== DATA SHOWN

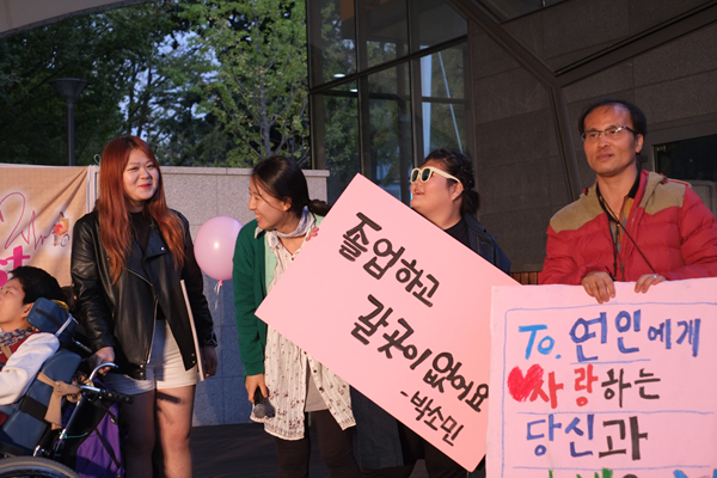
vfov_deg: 25.5
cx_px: 358
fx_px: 1056
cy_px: 239
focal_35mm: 53
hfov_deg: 37.5
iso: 800
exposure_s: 1/125
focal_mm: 35
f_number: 3.2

====

TASK GOAL: For each entry above, write it out again exactly but leave out any picture.

SOLUTION TO THIS EXERCISE:
vfov_deg: 25.5
cx_px: 358
fx_px: 1056
cy_px: 239
focal_35mm: 53
hfov_deg: 37.5
iso: 800
exposure_s: 1/125
focal_mm: 35
f_number: 3.2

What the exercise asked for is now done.